- Country: China
- Location: Kaiyang County of Guizhou Province
- Coordinates: 26°49′26″N 107°15′54″E﻿ / ﻿26.82389°N 107.26500°E
- Construction began: December 2003
- Opening date: 2008

Dam and spillways
- Impounds: Qingshui River
- Height: 134.5 m (441 ft)
- Length: 287.6 m (944 ft)
- Width (base): 28 m (92 ft)

Reservoir
- Creates: Dahuashui Reservoir
- Total capacity: 276,500,000 m^{3} (224,162 acre⋅ft)
- Surface area: 7.6 km^{2} (3 sq mi)

Power Station
- Commission date: January 2008
- Hydraulic head: 127.7 m (419 ft) (min.)
- Installed capacity: 200 MW
- Annual generation: 775 GWh

= Dahuashui Dam =

The Dahuashui Dam is an arch dam on the Qingshuihe River near Pingzhai in Kaiyang County of Guizhou Province, China. The purpose of the dam is hydroelectric power production and flood control.
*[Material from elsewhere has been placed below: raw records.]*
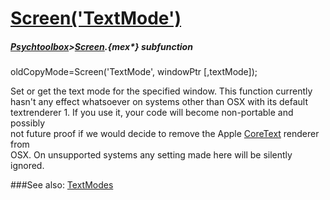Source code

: # [Screen('TextMode')](Screen-TextMode) 
##### [Psychtoolbox](Psychtoolbox)>[Screen](Screen).{mex*} subfunction

oldCopyMode=Screen('TextMode', windowPtr [,textMode]);

Set or get the text mode for the specified window. This function currently  
hasn't any effect whatsoever on systems other than OSX with its default  
textrenderer 1. If you use it, your code will become non-portable and possibly  
not future proof if we would decide to remove the Apple [CoreText](CoreText) renderer from  
OSX. On unsupported systems any setting made here will be silently ignored.  


###See also:
[TextModes](Screen-TextModes)
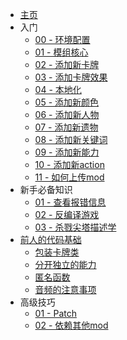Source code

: * [主页](/README.md)
* 入门
    * [00 - 环境配置](/Tutorials/00%20-%20环境配置/README.md)
    * [01 - 模组核心](/Tutorials/01%20-%20模组核心/README.md)
    * [02 - 添加新卡牌](/Tutorials/02%20-%20添加新卡牌/README.md)
    * [03 - 添加卡牌效果](/Tutorials/03%20-%20添加卡牌效果/README.md)
    * [04 - 本地化](/Tutorials/04%20-%20本地化/README.md)
    * [05 - 添加新颜色](/Tutorials/05%20-%20添加新颜色/README.md)
    * [06 - 添加新人物](/Tutorials/06%20-%20添加新人物/README.md)
    * [07 - 添加新遗物](/Tutorials/07%20-%20添加新遗物/README.md)
    * [08 - 添加新关键词](/Tutorials/08%20-%20添加新关键词/README.md)
    * [09 - 添加新能力](/Tutorials/09%20-%20添加新能力/README.md)
    * [10 - 添加新action](/Tutorials/10%20-%20添加action/README.md)
    * [11 - 如何上传mod](/Tutorials/11%20-%20如何上传mod/README.md)
* 新手必备知识
    * [01 - 查看报错信息](/Tutorials/新手必备知识/01%20-%20查看报错信息/README.md)
    * [02 - 反编译游戏](/Tutorials/新手必备知识/02%20-%20反编译游戏/README.md)
    * [03 - 杀戮尖塔描述学](/Tutorials/新手必备知识/03%20-%20杀戮尖塔描述学/README.md)
* [前人的代码基础](/Tutorials/前人的代码基础/README.md)
    * [包装卡牌类](/Tutorials/前人的代码基础/包装卡牌类/README.md)
    * [分开独立的能力](/Tutorials/前人的代码基础/分开独立的能力/README.md)
    * [匿名函数](/Tutorials/前人的代码基础/匿名函数/README.md)
    * [音频的注意事项](/Tutorials/前人的代码基础/关于音频的注意事项/README.md)
* 高级技巧
    * [01 - Patch](/Tutorials/高级技巧/01%20-%20Patch/README.md)
    * [02 - 依赖其他mod](/Tutorials/高级技巧/02%20-%20依赖其他mod/README.md)
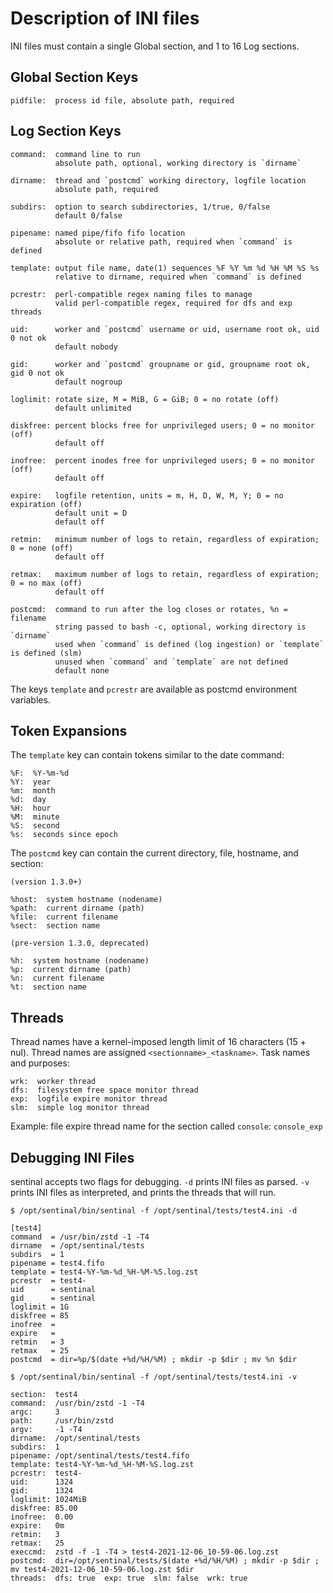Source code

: # Description of INI files

INI files must contain a single Global section, and 1 to 16 Log sections.

## Global Section Keys

    pidfile:  process id file, absolute path, required

## Log Section Keys

    command:  command line to run
              absolute path, optional, working directory is `dirname`

    dirname:  thread and `postcmd` working directory, logfile location
              absolute path, required

    subdirs:  option to search subdirectories, 1/true, 0/false
              default 0/false

    pipename: named pipe/fifo fifo location
              absolute or relative path, required when `command` is defined

    template: output file name, date(1) sequences %F %Y %m %d %H %M %S %s
              relative to dirname, required when `command` is defined

    pcrestr:  perl-compatible regex naming files to manage
              valid perl-compatible regex, required for dfs and exp threads

    uid:      worker and `postcmd` username or uid, username root ok, uid 0 not ok
              default nobody

    gid:      worker and `postcmd` groupname or gid, groupname root ok, gid 0 not ok
              default nogroup

    loglimit: rotate size, M = MiB, G = GiB; 0 = no rotate (off)
              default unlimited

    diskfree: percent blocks free for unprivileged users; 0 = no monitor (off)
              default off

    inofree:  percent inodes free for unprivileged users; 0 = no monitor (off)
              default off

    expire:   logfile retention, units = m, H, D, W, M, Y; 0 = no expiration (off)
              default unit = D
              default off

    retmin:   minimum number of logs to retain, regardless of expiration; 0 = none (off)
              default off

    retmax:   maximum number of logs to retain, regardless of expiration; 0 = no max (off)
              default off

    postcmd:  command to run after the log closes or rotates, %n = filename
              string passed to bash -c, optional, working directory is `dirname`
              used when `command` is defined (log ingestion) or `template` is defined (slm)
              unused when `command` and `template` are not defined
              default none

The keys `template` and `pcrestr` are available as postcmd environment variables.

## Token Expansions

The `template` key can contain tokens similar to the date command:

    %F:  %Y-%m-%d
    %Y:  year
    %m:  month
    %d:  day
    %H:  hour
    %M:  minute
    %S:  second
    %s:  seconds since epoch

The `postcmd` key can contain the current directory, file, hostname, and section:

    (version 1.3.0+)

    %host:  system hostname (nodename)
    %path:  current dirname (path)
    %file:  current filename
    %sect:  section name

    (pre-version 1.3.0, deprecated)

    %h:  system hostname (nodename)
    %p:  current dirname (path)
    %n:  current filename
    %t:  section name

## Threads

Thread names have a kernel-imposed length limit of 16 characters (15 + nul).
Thread names are assigned `<sectionname>_<taskname>`.  Task names and purposes:

    wrk:  worker thread
    dfs:  filesystem free space monitor thread
    exp:  logfile expire monitor thread
    slm:  simple log monitor thread

Example: file expire thread name for the section called `console`: `console_exp`

## Debugging INI Files

sentinal accepts two flags for debugging.
`-d` prints INI files as parsed.
`-v` prints INI files as interpreted, and prints the threads that will run.

    $ /opt/sentinal/bin/sentinal -f /opt/sentinal/tests/test4.ini -d

    [test4]
    command  = /usr/bin/zstd -1 -T4
    dirname  = /opt/sentinal/tests
    subdirs  = 1
    pipename = test4.fifo
    template = test4-%Y-%m-%d_%H-%M-%S.log.zst
    pcrestr  = test4-
    uid      = sentinal
    gid      = sentinal
    loglimit = 1G
    diskfree = 85
    inofree  =
    expire   =
    retmin   = 3
    retmax   = 25
    postcmd  = dir=%p/$(date +%d/%H/%M) ; mkdir -p $dir ; mv %n $dir

    $ /opt/sentinal/bin/sentinal -f /opt/sentinal/tests/test4.ini -v

    section:  test4
    command:  /usr/bin/zstd -1 -T4
    argc:     3
    path:     /usr/bin/zstd
    argv:     -1 -T4
    dirname:  /opt/sentinal/tests
    subdirs:  1
    pipename: /opt/sentinal/tests/test4.fifo
    template: test4-%Y-%m-%d_%H-%M-%S.log.zst
    pcrestr:  test4-
    uid:      1324
    gid:      1324
    loglimit: 1024MiB
    diskfree: 85.00
    inofree:  0.00
    expire:   0m
    retmin:   3
    retmax:   25
    execcmd:  zstd -f -1 -T4 > test4-2021-12-06_10-59-06.log.zst
    postcmd:  dir=/opt/sentinal/tests/$(date +%d/%H/%M) ; mkdir -p $dir ; mv test4-2021-12-06_10-59-06.log.zst $dir
    threads:  dfs: true  exp: true  slm: false  wrk: true

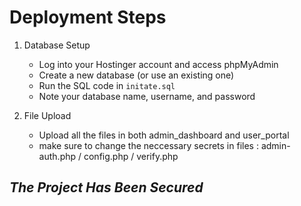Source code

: # Deployment Steps

1. Database Setup
   - Log into your Hostinger account and access phpMyAdmin
   - Create a new database (or use an existing one)
   - Run the SQL code in `initate.sql`
   - Note your database name, username, and password

2. File Upload
   - Upload all the files in both admin_dashboard and user_portal
   - make sure to change the neccessary secrets in files : admin-auth.php / config.php / verify.php

## _The Project Has Been Secured_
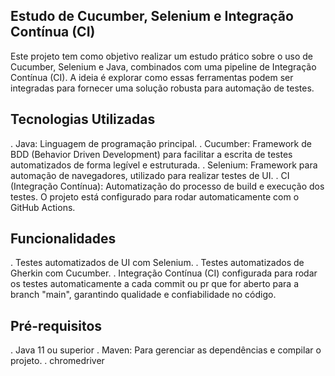 ## Estudo de Cucumber, Selenium e Integração Contínua (CI)

<a>Este projeto tem como objetivo realizar um estudo prático sobre o uso de Cucumber, Selenium e Java, combinados com uma pipeline de Integração Contínua (CI). A ideia é explorar como essas ferramentas podem ser integradas para fornecer uma solução robusta para automação de testes.</a>

## Tecnologias Utilizadas
<a>. Java: Linguagem de programação principal.</a>
<a>. Cucumber: Framework de BDD (Behavior Driven Development) para facilitar a escrita de testes automatizados de forma legível e estruturada.</a>
<a>. Selenium: Framework para automação de navegadores, utilizado para realizar testes de UI.</a>
. CI (Integração Contínua): Automatização do processo de build e execução dos testes. O projeto está configurado para rodar automaticamente com o GitHub Actions.

## Funcionalidades
. Testes automatizados de UI com Selenium.
. Testes automatizados de Gherkin com Cucumber.
. Integração Contínua (CI) configurada para rodar os testes automaticamente a cada commit ou pr que for aberto para a branch "main", garantindo qualidade e confiabilidade no código.

## Pré-requisitos
. Java 11 ou superior
. Maven: Para gerenciar as dependências e compilar o projeto.
. chromedriver

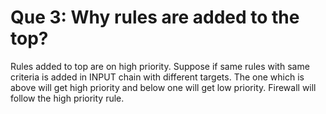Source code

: # Que 3: Why rules are added to the top?

Rules added to top are on high priority. Suppose if same rules with same criteria is added in INPUT chain with different targets. The one which is above will get high priority and below one will get low priority.
Firewall will follow the high priority rule.
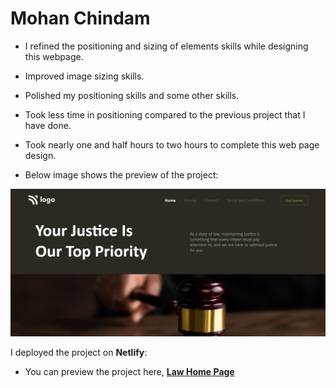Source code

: # Mohan Chindam

- I refined the positioning and sizing of elements skills while designing this webpage.
- Improved image sizing skills.
- Polished my positioning skills and some other skills. 
- Took less time in positioning compared to the previous project that I have done.
- Took nearly one and half hours to two hours to complete this web page design.

- Below image shows the preview of the project:

![Project-03 Preview](./Project-03.png)

I deployed the project on **Netlify**:
- You can preview the project here, [**Law Home Page**]()
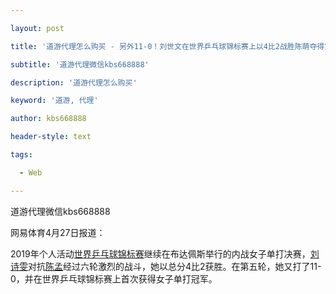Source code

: ---
layout: post
title: '道游代理怎么购买 - 另外11-0！刘世文在世界乒乓球锦标赛上以4比2战胜陈萌夺得第一个女子单打冠军'
subtitle: '道游代理微信kbs668888'
description: '道游代理怎么购买'
keyword: '道游, 代理'
author: kbs668888
header-style: text
tags:
  - Web
---
道游代理微信kbs668888

网易体育4月27日报道：

2019年个人活动[世界乒乓球锦标赛](/keywords/4/1/4e164e528d5b/1.html
"世乒赛")继续在布达佩斯举行的内战女子单打决赛，[刘诗雯](/keywords/5/1/52188bd796ef/1.html
"刘诗雯")对抗[陈孟](/keywords/9/4/964868a6/1.html
"陈梦")经过六轮激烈的战斗，她以总分4比2获胜。在第五轮，她又打了11-0，并在世界乒乓球锦标赛上首次获得女子单打冠军。

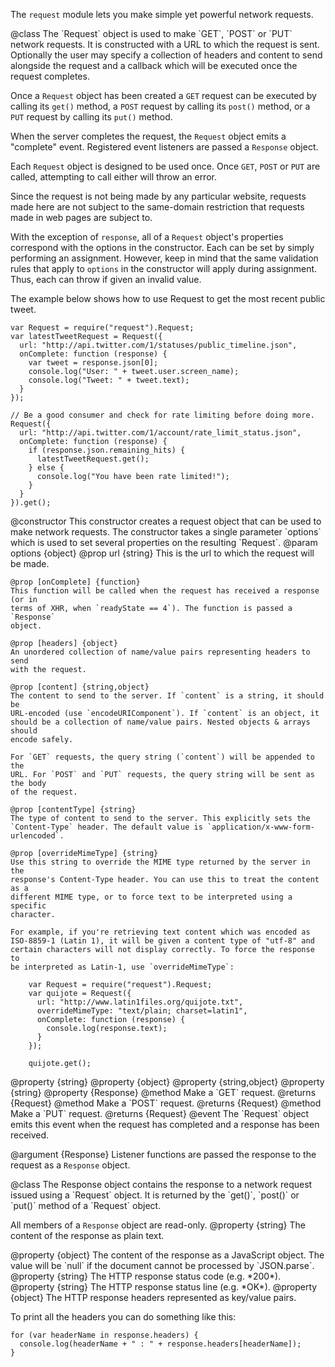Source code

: <!-- This Source Code Form is subject to the terms of the Mozilla Public
   - License, v. 2.0. If a copy of the MPL was not distributed with this
   - file, You can obtain one at http://mozilla.org/MPL/2.0/. -->

The `request` module lets you make simple yet powerful network requests.

<api name="Request">
@class
The `Request` object is used to make `GET`, `POST` or `PUT` network requests.
It is constructed with a URL to which the request is sent. Optionally the user
may specify a collection of headers and content to send alongside the request
and a callback which will be executed once the request completes.

Once a `Request` object has been created a `GET` request can be executed by
calling its `get()` method, a `POST` request by calling its `post()` method,
or a `PUT` request by calling its `put()` method.

When the server completes the request, the `Request` object emits a "complete"
event.  Registered event listeners are passed a `Response` object.

Each `Request` object is designed to be used once. Once `GET`, `POST` or `PUT`
are called, attempting to call either will throw an error.

Since the request is not being made by any particular website, requests made
here are not subject to the same-domain restriction that requests made in web
pages are subject to.

With the exception of `response`, all of a `Request` object's properties
correspond with the options in the constructor. Each can be set by simply
performing an assignment. However, keep in mind that the same validation rules
that apply to `options` in the constructor will apply during assignment. Thus,
each can throw if given an invalid value.

The example below shows how to use Request to get the most recent public tweet.

    var Request = require("request").Request;
    var latestTweetRequest = Request({
      url: "http://api.twitter.com/1/statuses/public_timeline.json",
      onComplete: function (response) {
        var tweet = response.json[0];
        console.log("User: " + tweet.user.screen_name);
        console.log("Tweet: " + tweet.text);
      }
    });

    // Be a good consumer and check for rate limiting before doing more.
    Request({
      url: "http://api.twitter.com/1/account/rate_limit_status.json",
      onComplete: function (response) {
        if (response.json.remaining_hits) {
          latestTweetRequest.get();
        } else {
          console.log("You have been rate limited!");
        }
      }
    }).get();

<api name="Request">
@constructor
This constructor creates a request object that can be used to make network
requests. The constructor takes a single parameter `options` which is used to
set several properties on the resulting `Request`.
@param options {object}
    @prop url {string}
    This is the url to which the request will be made.

    @prop [onComplete] {function}
    This function will be called when the request has received a response (or in
    terms of XHR, when `readyState == 4`). The function is passed a `Response`
    object.

    @prop [headers] {object}
    An unordered collection of name/value pairs representing headers to send
    with the request.

    @prop [content] {string,object}
    The content to send to the server. If `content` is a string, it should be
    URL-encoded (use `encodeURIComponent`). If `content` is an object, it
    should be a collection of name/value pairs. Nested objects & arrays should
    encode safely.

    For `GET` requests, the query string (`content`) will be appended to the
    URL. For `POST` and `PUT` requests, the query string will be sent as the body
    of the request.

    @prop [contentType] {string}
    The type of content to send to the server. This explicitly sets the
    `Content-Type` header. The default value is `application/x-www-form-urlencoded`.

    @prop [overrideMimeType] {string}
    Use this string to override the MIME type returned by the server in the
    response's Content-Type header. You can use this to treat the content as a
    different MIME type, or to force text to be interpreted using a specific
    character.

    For example, if you're retrieving text content which was encoded as
    ISO-8859-1 (Latin 1), it will be given a content type of "utf-8" and
    certain characters will not display correctly. To force the response to
    be interpreted as Latin-1, use `overrideMimeType`:

        var Request = require("request").Request;
        var quijote = Request({
          url: "http://www.latin1files.org/quijote.txt",
          overrideMimeType: "text/plain; charset=latin1",
          onComplete: function (response) {
            console.log(response.text);
          }
        });
        
        quijote.get();

</api>

<api name="url">
@property {string}
</api>

<api name="headers">
@property {object}
</api>

<api name="content">
@property {string,object}
</api>

<api name="contentType">
@property {string}
</api>

<api name="response">
@property {Response}
</api>

<api name="get">
@method
Make a `GET` request.
@returns {Request}
</api>

<api name="post">
@method
Make a `POST` request.
@returns {Request}
</api>

<api name="put">
@method
Make a `PUT` request.
@returns {Request}
</api>

<api name="complete">
@event
The `Request` object emits this event when the request has completed and a
response has been received.

@argument {Response}
Listener functions are passed the response to the request as a `Response` object.
</api>

</api>


<api name="Response">
@class
The Response object contains the response to a network request issued using a
`Request` object. It is returned by the `get()`, `post()` or `put()` method of a
`Request` object.

All members of a `Response` object are read-only.
<api name="text">
@property {string}
The content of the response as plain text.
</api>

<api name="json">
@property {object}
The content of the response as a JavaScript object. The value will be `null`
if the document cannot be processed by `JSON.parse`.
</api>

<api name="status">
@property {string}
The HTTP response status code (e.g. *200*).
</api>

<api name="statusText">
@property {string}
The HTTP response status line (e.g. *OK*).
</api>

<api name="headers">
@property {object}
The HTTP response headers represented as key/value pairs.

To print all the headers you can do something like this:

    for (var headerName in response.headers) {
      console.log(headerName + " : " + response.headers[headerName]);
    }

</api>
</api>
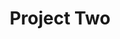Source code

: ---
layout: project
permalink: project-two

title: Project Two
description: Lorem ipsum dolor sit amet consectetur
cover-image:
    url: https://source.unsplash.com/collection/1368747/986x814
    description: A nice cover image for my project.
---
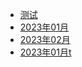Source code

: * [测试](/docs/01/test1.md)
* [2023年01月](/docs/01/)
* [2023年02月](/docs/02/)
* [2023年01月t](/docs/01/_sidebar.md)
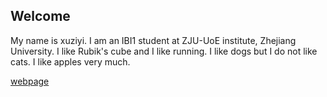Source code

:## Welcome 

My name is xuziyi. 
I am an IBI1 student at ZJU-UoE institute, Zhejiang University.
I like Rubik's cube and I like running.
I like dogs but I do not like cats.
I like apples very much.

[webpage](https://c.zju.edu.cn/) 
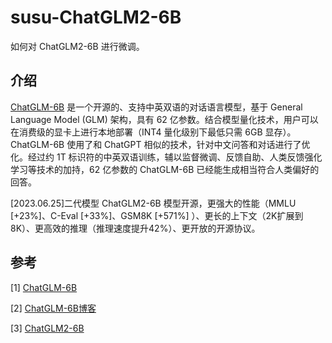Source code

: # susu-ChatGLM2-6B

如何对 ChatGLM2-6B 进行微调。

## 介绍

[ChatGLM-6B](https://github.com/THUDM/ChatGLM-6B) 是一个开源的、支持中英双语的对话语言模型，基于 General Language Model (GLM) 架构，具有 62 亿参数。结合模型量化技术，用户可以在消费级的显卡上进行本地部署（INT4 量化级别下最低只需 6GB 显存）。 ChatGLM-6B 使用了和 ChatGPT 相似的技术，针对中文问答和对话进行了优化。经过约 1T 标识符的中英双语训练，辅以监督微调、反馈自助、人类反馈强化学习等技术的加持，62 亿参数的 ChatGLM-6B 已经能生成相当符合人类偏好的回答。

[2023.06.25]二代模型 ChatGLM2-6B 模型开源，更强大的性能（MMLU [+23%]、C-Eval [+33%]、GSM8K [+571%] ）、更长的上下文（2K扩展到8K）、更高效的推理（推理速度提升42%）、更开放的开源协议。

## 参考

[1] [ChatGLM-6B](https://github.com/THUDM/ChatGLM-6B)

[2] [ChatGLM-6B博客](https://chatglm.cn/blog)

[3] [ChatGLM2-6B](https://github.com/THUDM/ChatGLM2-6B)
The dam creates a reservoir of 276500000 m3 which supplies water to a power station containing two 200 MW generators. Construction on the dam began in December 2003 and was expected to be complete in May 2007 but a lack of funding delayed project completion until initial operation on January 20, 2008. The dam was constructed with roller-compacted concrete.